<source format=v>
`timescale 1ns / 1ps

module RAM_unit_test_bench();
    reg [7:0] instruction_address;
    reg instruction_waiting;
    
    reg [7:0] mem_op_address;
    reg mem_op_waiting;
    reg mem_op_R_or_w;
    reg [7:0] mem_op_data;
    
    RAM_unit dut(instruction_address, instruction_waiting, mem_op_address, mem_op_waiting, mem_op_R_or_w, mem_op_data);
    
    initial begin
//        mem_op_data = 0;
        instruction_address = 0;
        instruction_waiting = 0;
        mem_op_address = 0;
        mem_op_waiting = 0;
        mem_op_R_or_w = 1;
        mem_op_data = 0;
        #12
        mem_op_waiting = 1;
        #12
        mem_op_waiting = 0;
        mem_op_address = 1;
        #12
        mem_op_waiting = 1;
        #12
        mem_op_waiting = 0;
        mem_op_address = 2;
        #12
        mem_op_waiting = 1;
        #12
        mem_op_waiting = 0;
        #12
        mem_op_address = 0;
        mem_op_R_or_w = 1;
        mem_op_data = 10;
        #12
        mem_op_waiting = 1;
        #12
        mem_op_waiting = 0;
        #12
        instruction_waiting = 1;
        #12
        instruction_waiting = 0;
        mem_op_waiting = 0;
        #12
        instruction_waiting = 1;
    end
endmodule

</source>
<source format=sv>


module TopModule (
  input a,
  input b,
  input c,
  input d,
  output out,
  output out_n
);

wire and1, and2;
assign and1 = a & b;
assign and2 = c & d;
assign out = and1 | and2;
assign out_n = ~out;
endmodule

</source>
================
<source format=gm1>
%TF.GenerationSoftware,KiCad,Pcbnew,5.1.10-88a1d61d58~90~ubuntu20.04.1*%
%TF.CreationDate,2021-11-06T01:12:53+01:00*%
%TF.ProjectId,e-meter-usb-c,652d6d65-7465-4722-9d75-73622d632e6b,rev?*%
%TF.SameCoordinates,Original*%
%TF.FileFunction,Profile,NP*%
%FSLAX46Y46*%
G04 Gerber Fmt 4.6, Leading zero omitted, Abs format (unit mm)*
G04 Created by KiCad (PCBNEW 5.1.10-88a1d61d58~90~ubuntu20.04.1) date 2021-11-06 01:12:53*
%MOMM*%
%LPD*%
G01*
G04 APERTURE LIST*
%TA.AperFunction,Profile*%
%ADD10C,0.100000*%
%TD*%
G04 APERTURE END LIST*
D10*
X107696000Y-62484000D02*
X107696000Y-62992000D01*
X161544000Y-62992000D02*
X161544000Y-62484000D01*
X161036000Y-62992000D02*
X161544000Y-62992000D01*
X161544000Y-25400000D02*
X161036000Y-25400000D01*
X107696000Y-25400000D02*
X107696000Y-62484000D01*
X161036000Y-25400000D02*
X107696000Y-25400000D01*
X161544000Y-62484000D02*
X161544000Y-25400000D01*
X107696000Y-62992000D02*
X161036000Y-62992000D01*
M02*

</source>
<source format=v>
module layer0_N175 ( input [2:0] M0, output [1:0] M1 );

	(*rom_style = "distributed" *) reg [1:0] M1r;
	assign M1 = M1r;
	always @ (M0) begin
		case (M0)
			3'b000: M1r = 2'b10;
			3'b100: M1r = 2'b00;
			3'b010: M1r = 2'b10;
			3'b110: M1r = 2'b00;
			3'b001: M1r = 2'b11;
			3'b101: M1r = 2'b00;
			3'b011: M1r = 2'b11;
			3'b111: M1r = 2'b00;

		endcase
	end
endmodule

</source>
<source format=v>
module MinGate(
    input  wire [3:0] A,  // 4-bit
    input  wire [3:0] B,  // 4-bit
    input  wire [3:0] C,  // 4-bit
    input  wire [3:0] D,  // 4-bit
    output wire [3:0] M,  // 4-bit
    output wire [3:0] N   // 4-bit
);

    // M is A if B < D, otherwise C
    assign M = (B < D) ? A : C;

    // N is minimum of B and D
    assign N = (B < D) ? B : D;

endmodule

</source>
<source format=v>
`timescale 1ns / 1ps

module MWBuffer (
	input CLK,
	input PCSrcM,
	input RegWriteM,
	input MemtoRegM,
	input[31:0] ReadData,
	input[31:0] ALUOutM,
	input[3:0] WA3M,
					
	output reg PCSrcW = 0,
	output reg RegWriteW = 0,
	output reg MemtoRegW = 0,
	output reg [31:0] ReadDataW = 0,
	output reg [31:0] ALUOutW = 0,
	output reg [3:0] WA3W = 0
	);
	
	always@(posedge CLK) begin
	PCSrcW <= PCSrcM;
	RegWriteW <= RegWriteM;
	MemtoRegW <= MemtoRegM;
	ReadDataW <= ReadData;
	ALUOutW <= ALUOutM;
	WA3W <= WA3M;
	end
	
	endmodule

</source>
================
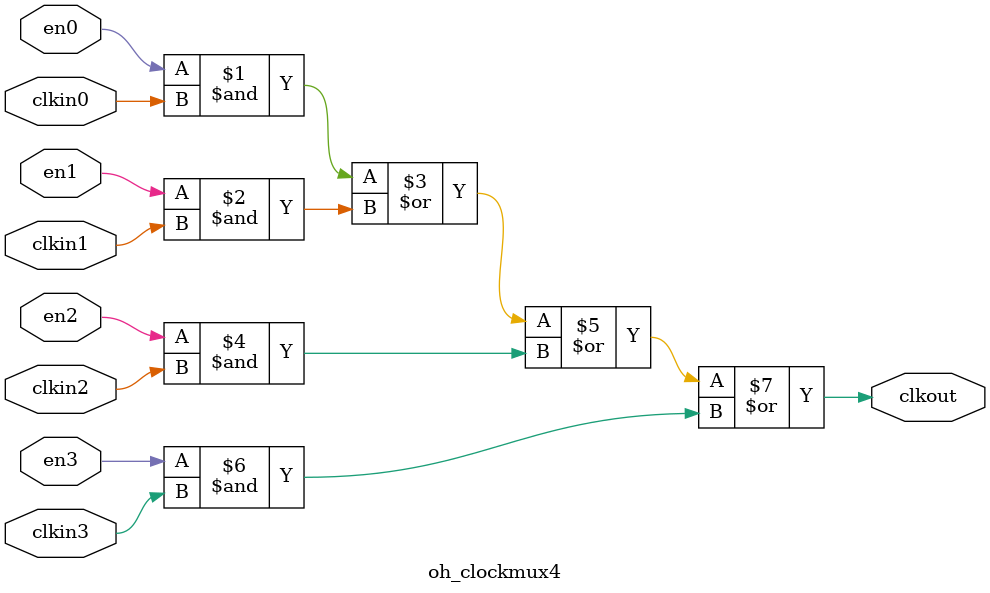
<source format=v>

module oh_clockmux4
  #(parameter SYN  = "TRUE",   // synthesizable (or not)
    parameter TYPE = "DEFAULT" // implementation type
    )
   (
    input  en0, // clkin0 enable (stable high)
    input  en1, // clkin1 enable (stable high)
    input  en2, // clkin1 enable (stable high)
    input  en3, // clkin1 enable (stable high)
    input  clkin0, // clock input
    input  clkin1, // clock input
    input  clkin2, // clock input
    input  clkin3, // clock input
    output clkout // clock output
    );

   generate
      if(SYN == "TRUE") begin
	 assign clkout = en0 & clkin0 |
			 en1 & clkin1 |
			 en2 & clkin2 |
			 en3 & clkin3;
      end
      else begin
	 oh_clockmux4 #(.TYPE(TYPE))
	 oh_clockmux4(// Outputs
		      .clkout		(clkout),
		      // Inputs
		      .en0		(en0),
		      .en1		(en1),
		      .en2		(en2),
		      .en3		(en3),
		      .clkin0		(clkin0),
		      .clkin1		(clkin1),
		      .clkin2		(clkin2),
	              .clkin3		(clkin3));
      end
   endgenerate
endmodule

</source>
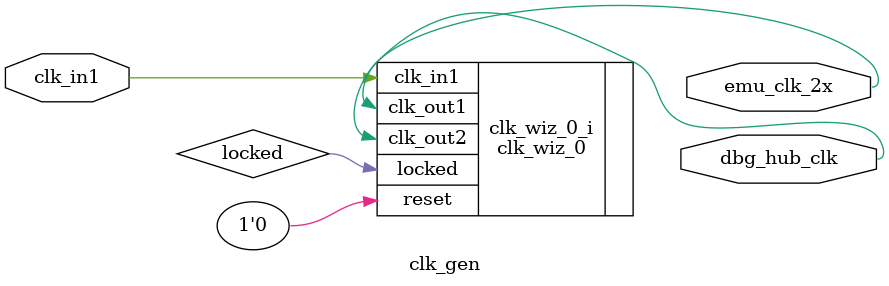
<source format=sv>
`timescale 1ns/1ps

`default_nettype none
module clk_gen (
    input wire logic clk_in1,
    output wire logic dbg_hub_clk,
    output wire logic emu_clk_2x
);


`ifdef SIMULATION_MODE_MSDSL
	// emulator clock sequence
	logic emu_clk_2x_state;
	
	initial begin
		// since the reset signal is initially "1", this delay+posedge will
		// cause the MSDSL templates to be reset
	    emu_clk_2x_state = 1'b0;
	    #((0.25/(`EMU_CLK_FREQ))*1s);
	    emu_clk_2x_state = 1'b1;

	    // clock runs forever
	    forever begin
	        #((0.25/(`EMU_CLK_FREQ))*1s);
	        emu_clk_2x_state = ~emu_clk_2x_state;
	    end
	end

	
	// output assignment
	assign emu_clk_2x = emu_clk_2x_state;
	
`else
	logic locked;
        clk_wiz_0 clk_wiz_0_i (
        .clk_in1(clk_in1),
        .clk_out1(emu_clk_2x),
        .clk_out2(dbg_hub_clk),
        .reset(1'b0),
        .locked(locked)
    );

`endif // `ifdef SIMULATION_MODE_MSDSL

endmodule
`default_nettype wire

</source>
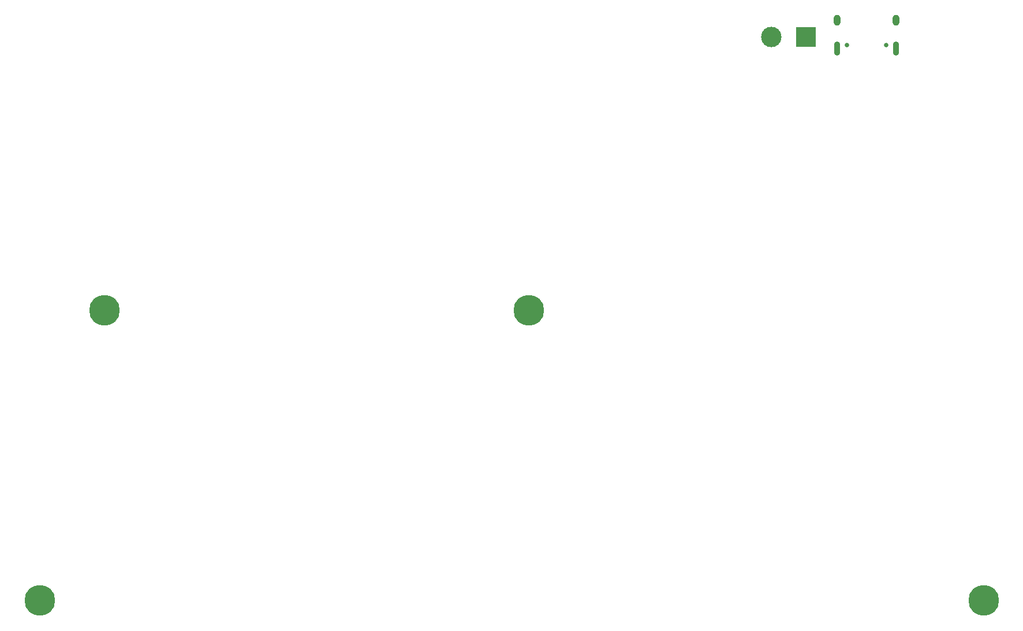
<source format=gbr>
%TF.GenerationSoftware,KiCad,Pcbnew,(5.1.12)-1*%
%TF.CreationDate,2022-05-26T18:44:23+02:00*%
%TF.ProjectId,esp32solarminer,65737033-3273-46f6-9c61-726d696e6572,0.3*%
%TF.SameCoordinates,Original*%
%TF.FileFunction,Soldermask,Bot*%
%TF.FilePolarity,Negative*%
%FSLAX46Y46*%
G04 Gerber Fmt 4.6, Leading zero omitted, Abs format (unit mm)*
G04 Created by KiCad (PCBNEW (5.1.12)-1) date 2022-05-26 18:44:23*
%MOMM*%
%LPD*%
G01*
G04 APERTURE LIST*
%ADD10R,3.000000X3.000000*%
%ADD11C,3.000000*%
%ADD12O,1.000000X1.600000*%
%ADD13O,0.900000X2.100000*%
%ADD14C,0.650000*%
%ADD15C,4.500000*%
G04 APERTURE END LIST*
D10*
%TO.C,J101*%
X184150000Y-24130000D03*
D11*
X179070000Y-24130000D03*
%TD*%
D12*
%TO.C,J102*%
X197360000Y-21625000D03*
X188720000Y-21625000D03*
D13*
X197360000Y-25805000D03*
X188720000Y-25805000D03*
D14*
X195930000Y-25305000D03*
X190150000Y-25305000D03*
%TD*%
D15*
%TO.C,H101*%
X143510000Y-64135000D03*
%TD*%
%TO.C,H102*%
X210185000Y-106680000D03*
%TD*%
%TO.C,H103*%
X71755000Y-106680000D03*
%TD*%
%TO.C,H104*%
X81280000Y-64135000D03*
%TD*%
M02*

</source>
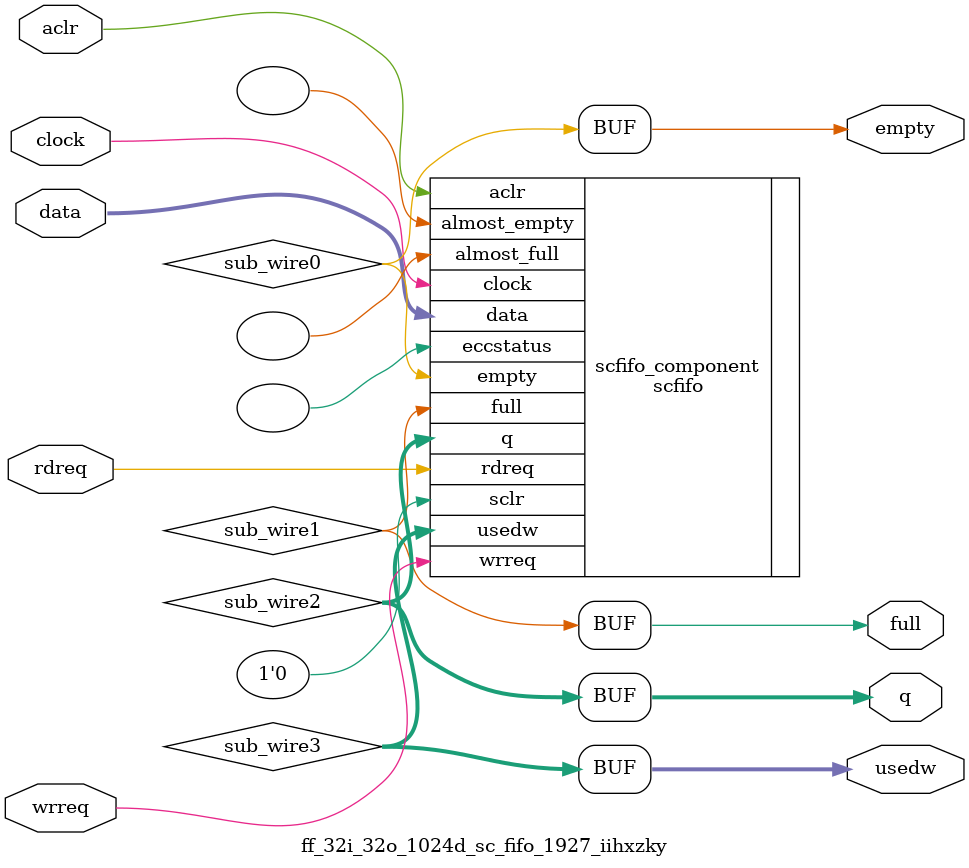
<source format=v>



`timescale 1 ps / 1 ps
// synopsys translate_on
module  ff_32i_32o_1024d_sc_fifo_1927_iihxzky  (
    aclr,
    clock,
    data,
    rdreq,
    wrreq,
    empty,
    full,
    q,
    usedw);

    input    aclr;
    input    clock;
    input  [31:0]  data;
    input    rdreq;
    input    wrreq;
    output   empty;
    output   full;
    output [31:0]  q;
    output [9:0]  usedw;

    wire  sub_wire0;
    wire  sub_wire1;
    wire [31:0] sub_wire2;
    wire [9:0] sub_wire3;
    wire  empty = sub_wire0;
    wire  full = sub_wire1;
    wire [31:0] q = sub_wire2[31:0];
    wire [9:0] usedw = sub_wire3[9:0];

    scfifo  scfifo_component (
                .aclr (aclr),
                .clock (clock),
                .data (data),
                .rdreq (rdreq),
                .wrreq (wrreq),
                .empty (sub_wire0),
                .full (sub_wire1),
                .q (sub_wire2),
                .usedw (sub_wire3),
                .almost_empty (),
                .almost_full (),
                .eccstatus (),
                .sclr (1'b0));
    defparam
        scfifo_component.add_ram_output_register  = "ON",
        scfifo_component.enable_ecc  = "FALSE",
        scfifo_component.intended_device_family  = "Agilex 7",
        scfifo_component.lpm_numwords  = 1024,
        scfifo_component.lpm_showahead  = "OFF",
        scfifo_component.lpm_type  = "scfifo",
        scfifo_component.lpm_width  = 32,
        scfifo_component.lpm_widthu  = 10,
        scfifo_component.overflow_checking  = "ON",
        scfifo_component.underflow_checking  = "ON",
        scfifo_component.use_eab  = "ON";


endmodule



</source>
================
> **PROBLEM DETAILS**
Only lines that contain the string "RegWriteM" count; pick each one out of the records and copy it.

> **ANSWER SECTION**
	input RegWriteM,
	RegWriteW <= RegWriteM;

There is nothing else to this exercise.